Like a the balusters on a Regency staircase or an oppressively facetious cheese, this is a jacket for the cognoscente. Or, a lunatic who’ll spend 350 quid to look like he sleeps in an railway arch. It’s difficult to tell.
This is from the brand Proposition, a new find over at Present. According to the blurb, it’s a French hunting jacket from the 1930s, retooled by London tailors. That’s all it says. And for me, there lies the problem. The thing about vintage gear is, it’s all about provenance. You’ve got to have a clear idea what you’re buying and the brevity of the information here is something of a turn off for me. Who are Proposition? Are they just mates of the shop? Show me something that illustrates it’s a genuine 1930s French hunting jacket – a label, some branding, even just write more blurb to convince me. I’m not suggesting for one second that this isn’t what it says it is, I just think a bit more effort in the online presentation is needed.

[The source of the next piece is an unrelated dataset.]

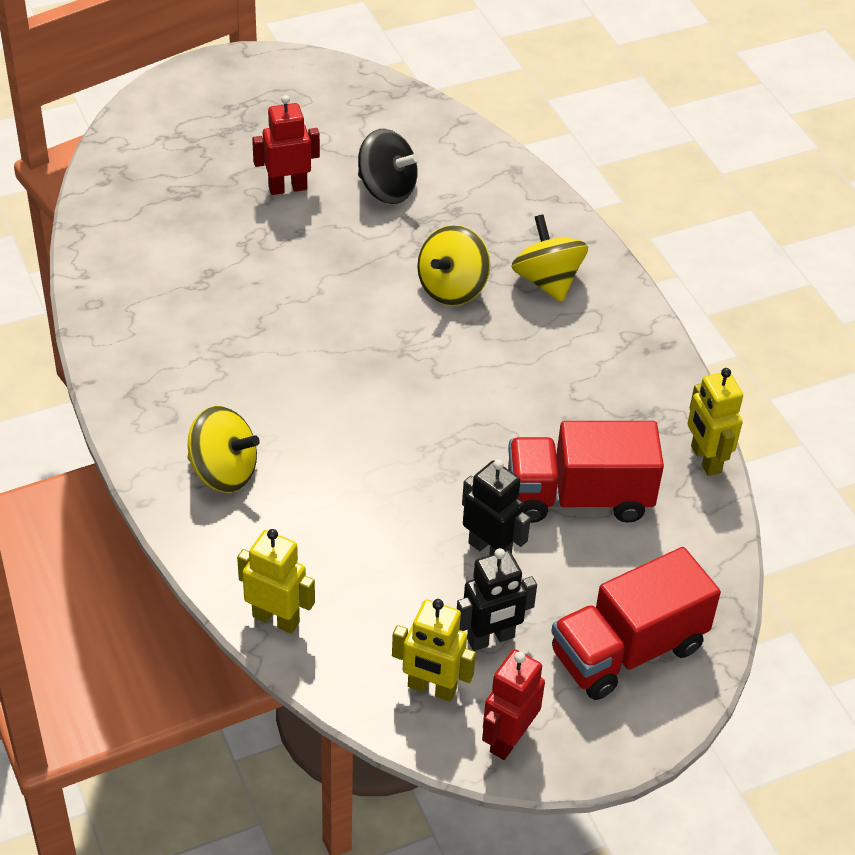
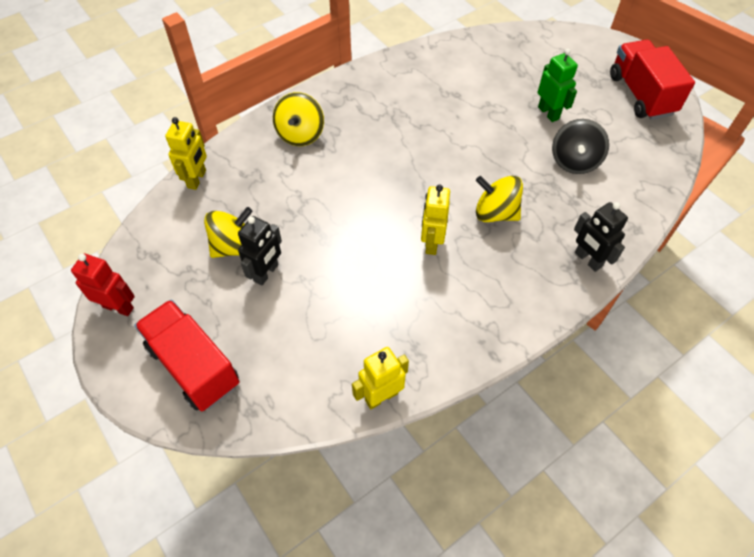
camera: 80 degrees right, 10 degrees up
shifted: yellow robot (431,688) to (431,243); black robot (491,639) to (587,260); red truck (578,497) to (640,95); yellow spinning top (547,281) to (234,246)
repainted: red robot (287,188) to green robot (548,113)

History aside, to most, this will still look like the coat of a vagrant – outerwear to be worn while collecting dog ends, going bongo on Spice and displaying a liberal attitude to ones own fecal matter. I’m not entirely convinced that should be part of my AW16 lookbook.
True words indeed.
It’s from the Wise chaps – you’ll know them from Spitalfields on Thursdays if nothing else.
There’s bits & bobs about them everywhere I look at the minute.
Seems out of odds with the rest of Present’s stuff, but what the fuck do I know?